> _DIRECTIONS FOR THIS TASK_
A word-for-word repetition of the records beneath this task is the expected answer.

> _MATERIAL PROVIDED_
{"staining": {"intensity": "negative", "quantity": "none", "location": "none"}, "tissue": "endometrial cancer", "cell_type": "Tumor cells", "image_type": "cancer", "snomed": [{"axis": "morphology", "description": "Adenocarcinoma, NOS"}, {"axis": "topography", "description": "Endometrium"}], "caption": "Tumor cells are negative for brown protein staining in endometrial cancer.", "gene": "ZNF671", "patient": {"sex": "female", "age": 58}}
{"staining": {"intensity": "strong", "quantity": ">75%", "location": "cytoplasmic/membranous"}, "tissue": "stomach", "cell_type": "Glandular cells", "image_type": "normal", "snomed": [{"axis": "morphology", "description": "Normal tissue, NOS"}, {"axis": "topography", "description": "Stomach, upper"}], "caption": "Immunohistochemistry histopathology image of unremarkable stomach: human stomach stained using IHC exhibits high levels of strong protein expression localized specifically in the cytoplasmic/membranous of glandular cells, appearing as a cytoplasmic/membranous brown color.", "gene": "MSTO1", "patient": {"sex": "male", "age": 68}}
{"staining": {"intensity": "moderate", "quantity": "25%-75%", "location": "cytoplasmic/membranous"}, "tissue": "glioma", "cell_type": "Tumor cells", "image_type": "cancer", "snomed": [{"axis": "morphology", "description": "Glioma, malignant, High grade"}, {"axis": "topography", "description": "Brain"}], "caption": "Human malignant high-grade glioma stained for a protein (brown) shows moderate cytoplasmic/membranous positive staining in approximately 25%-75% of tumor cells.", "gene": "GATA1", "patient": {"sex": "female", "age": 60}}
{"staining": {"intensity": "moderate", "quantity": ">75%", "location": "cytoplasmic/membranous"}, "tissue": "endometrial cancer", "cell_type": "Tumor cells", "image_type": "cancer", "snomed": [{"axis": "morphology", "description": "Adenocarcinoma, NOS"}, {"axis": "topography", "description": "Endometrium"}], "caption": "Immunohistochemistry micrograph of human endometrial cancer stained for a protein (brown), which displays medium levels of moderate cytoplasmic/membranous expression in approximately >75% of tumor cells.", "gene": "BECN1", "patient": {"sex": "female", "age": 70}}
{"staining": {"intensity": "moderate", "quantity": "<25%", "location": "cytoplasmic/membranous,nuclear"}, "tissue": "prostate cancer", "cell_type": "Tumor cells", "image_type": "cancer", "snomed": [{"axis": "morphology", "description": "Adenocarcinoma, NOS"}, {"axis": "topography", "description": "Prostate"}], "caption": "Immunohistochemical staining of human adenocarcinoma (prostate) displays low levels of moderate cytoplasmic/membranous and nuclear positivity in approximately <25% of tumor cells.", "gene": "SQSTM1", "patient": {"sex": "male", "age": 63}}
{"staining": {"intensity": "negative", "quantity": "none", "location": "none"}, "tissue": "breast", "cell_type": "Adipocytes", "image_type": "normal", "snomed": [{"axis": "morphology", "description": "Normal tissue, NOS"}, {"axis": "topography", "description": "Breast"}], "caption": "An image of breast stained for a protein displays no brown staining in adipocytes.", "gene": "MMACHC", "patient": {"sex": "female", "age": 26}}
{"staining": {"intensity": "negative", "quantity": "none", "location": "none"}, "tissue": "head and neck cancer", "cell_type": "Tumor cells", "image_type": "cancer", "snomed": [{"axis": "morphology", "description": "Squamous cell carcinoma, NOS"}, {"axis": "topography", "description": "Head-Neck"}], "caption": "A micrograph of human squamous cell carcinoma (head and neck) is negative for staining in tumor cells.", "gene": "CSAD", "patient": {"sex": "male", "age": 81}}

> _TASK ANSWER_
{"staining": {"intensity": "negative", "quantity": "none", "location": "none"}, "tissue": "endometrial cancer", "cell_type": "Tumor cells", "image_type": "cancer", "snomed": [{"axis": "morphology", "description": "Adenocarcinoma, NOS"}, {"axis": "topography", "description": "Endometrium"}], "caption": "Tumor cells are negative for brown protein staining in endometrial cancer.", "gene": "ZNF671", "patient": {"sex": "female", "age": 58}}
{"staining": {"intensity": "strong", "quantity": ">75%", "location": "cytoplasmic/membranous"}, "tissue": "stomach", "cell_type": "Glandular cells", "image_type": "normal", "snomed": [{"axis": "morphology", "description": "Normal tissue, NOS"}, {"axis": "topography", "description": "Stomach, upper"}], "caption": "Immunohistochemistry histopathology image of unremarkable stomach: human stomach stained using IHC exhibits high levels of strong protein expression localized specifically in the cytoplasmic/membranous of glandular cells, appearing as a cytoplasmic/membranous brown color.", "gene": "MSTO1", "patient": {"sex": "male", "age": 68}}
{"staining": {"intensity": "moderate", "quantity": "25%-75%", "location": "cytoplasmic/membranous"}, "tissue": "glioma", "cell_type": "Tumor cells", "image_type": "cancer", "snomed": [{"axis": "morphology", "description": "Glioma, malignant, High grade"}, {"axis": "topography", "description": "Brain"}], "caption": "Human malignant high-grade glioma stained for a protein (brown) shows moderate cytoplasmic/membranous positive staining in approximately 25%-75% of tumor cells.", "gene": "GATA1", "patient": {"sex": "female", "age": 60}}
{"staining": {"intensity": "moderate", "quantity": ">75%", "location": "cytoplasmic/membranous"}, "tissue": "endometrial cancer", "cell_type": "Tumor cells", "image_type": "cancer", "snomed": [{"axis": "morphology", "description": "Adenocarcinoma, NOS"}, {"axis": "topography", "description": "Endometrium"}], "caption": "Immunohistochemistry micrograph of human endometrial cancer stained for a protein (brown), which displays medium levels of moderate cytoplasmic/membranous expression in approximately >75% of tumor cells.", "gene": "BECN1", "patient": {"sex": "female", "age": 70}}
{"staining": {"intensity": "moderate", "quantity": "<25%", "location": "cytoplasmic/membranous,nuclear"}, "tissue": "prostate cancer", "cell_type": "Tumor cells", "image_type": "cancer", "snomed": [{"axis": "morphology", "description": "Adenocarcinoma, NOS"}, {"axis": "topography", "description": "Prostate"}], "caption": "Immunohistochemical staining of human adenocarcinoma (prostate) displays low levels of moderate cytoplasmic/membranous and nuclear positivity in approximately <25% of tumor cells.", "gene": "SQSTM1", "patient": {"sex": "male", "age": 63}}
{"staining": {"intensity": "negative", "quantity": "none", "location": "none"}, "tissue": "breast", "cell_type": "Adipocytes", "image_type": "normal", "snomed": [{"axis": "morphology", "description": "Normal tissue, NOS"}, {"axis": "topography", "description": "Breast"}], "caption": "An image of breast stained for a protein displays no brown staining in adipocytes.", "gene": "MMACHC", "patient": {"sex": "female", "age": 26}}
{"staining": {"intensity": "negative", "quantity": "none", "location": "none"}, "tissue": "head and neck cancer", "cell_type": "Tumor cells", "image_type": "cancer", "snomed": [{"axis": "morphology", "description": "Squamous cell carcinoma, NOS"}, {"axis": "topography", "description": "Head-Neck"}], "caption": "A micrograph of human squamous cell carcinoma (head and neck) is negative for staining in tumor cells.", "gene": "CSAD", "patient": {"sex": "male", "age": 81}}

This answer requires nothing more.